INPUT DATA
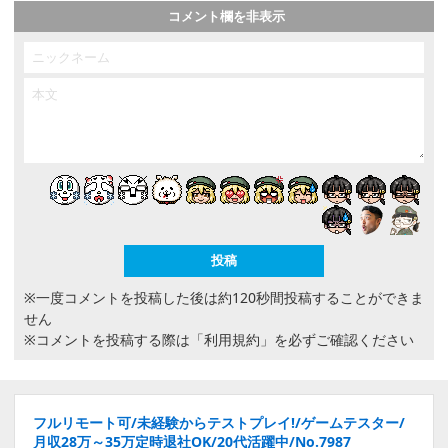
コメント欄を非表示
※一度コメントを投稿した後は約120秒間投稿することができま
せん
※コメントを投稿する際は
「利用規約」
を必ずご確認ください
フルリモート可/未経験からテストプレイ!/ゲームテスター/
月収28万～35万定時退社OK/20代活躍中/No.7987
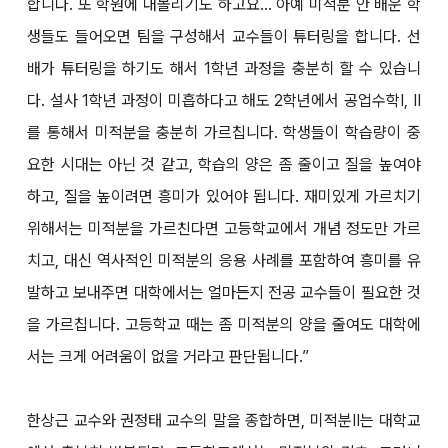
합니다. 또 학원에 내몰리기도 하고요... 아예 미적분 안 배운 학
생들도 들어오면 팀을 구성해서 교수들이 튜터링을 합니다. 선
배가 튜터링을 하기도 해서 1학년 과정을 충분히 할 수 있습니
다. 설사 1학년 과정이 미흡하다고 해도 2학년에서 공업수학Ⅰ, Ⅱ
를 통해서 미적분을 충분히 가르칩니다. 학생들이 학습량이 중
요한 시대는 아닌 것 같고, 학습의 양은 좀 줄이고 질을 높여야
하고, 질을 높이려면 흥미가 있어야 됩니다. 재미있게 가르치기
위해서는 미적분을 가르친다면 고등학교에서 개념 정도만 가르
치고, 대신 역사적인 미적분의 응용 사례를 포함하여 흥미를 유
발하고 보내주면 대학에서는 얼마든지 전공 교수들이 필요한 것
을 가르칩니다. 고등학교 때는 좀 미적분의 양을 줄여도 대학에
서는 크게 어려움이 없을 거라고 판단됩니다.”
한상근 교수와 권정태 교수의 말을 종합하면, 미적분Ⅱ는 대학교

PROBLEM DESCRIPTION
In the text of every item, replace each "튜터링" with "멘토링" and change nothing else. Leave the pictures out of the answer.

WRITTEN ANSWER
コメント欄を非表示
※一度コメントを投稿した後は約120秒間投稿することができま
せん
※コメントを投稿する際は
「利用規約」
を必ずご確認ください
フルリモート可/未経験からテストプレイ!/ゲームテスター/
月収28万～35万定時退社OK/20代活躍中/No.7987
합니다. 또 학원에 내몰리기도 하고요... 아예 미적분 안 배운 학
생들도 들어오면 팀을 구성해서 교수들이 멘토링을 합니다. 선
배가 멘토링을 하기도 해서 1학년 과정을 충분히 할 수 있습니
다. 설사 1학년 과정이 미흡하다고 해도 2학년에서 공업수학Ⅰ, Ⅱ
를 통해서 미적분을 충분히 가르칩니다. 학생들이 학습량이 중
요한 시대는 아닌 것 같고, 학습의 양은 좀 줄이고 질을 높여야
하고, 질을 높이려면 흥미가 있어야 됩니다. 재미있게 가르치기
위해서는 미적분을 가르친다면 고등학교에서 개념 정도만 가르
치고, 대신 역사적인 미적분의 응용 사례를 포함하여 흥미를 유
발하고 보내주면 대학에서는 얼마든지 전공 교수들이 필요한 것
을 가르칩니다. 고등학교 때는 좀 미적분의 양을 줄여도 대학에
서는 크게 어려움이 없을 거라고 판단됩니다.”
한상근 교수와 권정태 교수의 말을 종합하면, 미적분Ⅱ는 대학교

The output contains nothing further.